=== Begin Enclosure ===

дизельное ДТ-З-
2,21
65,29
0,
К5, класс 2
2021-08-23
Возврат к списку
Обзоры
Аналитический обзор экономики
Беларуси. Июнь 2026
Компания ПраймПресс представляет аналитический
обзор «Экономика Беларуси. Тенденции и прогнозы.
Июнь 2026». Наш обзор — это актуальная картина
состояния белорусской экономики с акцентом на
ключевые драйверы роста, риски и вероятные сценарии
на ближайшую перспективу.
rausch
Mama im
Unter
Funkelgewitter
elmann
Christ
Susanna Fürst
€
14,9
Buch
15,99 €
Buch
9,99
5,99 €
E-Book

=== End Enclosure ===

**AIM OF THE EXERCISE:** Please reproduce all of the material above line for line, keeping every character and line break unchanged.

**ANSWER TO THE EXERCISE:**
дизельное ДТ-З-
2,21
65,29
0,
К5, класс 2
2021-08-23
Возврат к списку
Обзоры
Аналитический обзор экономики
Беларуси. Июнь 2026
Компания ПраймПресс представляет аналитический
обзор «Экономика Беларуси. Тенденции и прогнозы.
Июнь 2026». Наш обзор — это актуальная картина
состояния белорусской экономики с акцентом на
ключевые драйверы роста, риски и вероятные сценарии
на ближайшую перспективу.
rausch
Mama im
Unter
Funkelgewitter
elmann
Christ
Susanna Fürst
€
14,9
Buch
15,99 €
Buch
9,99
5,99 €
E-Book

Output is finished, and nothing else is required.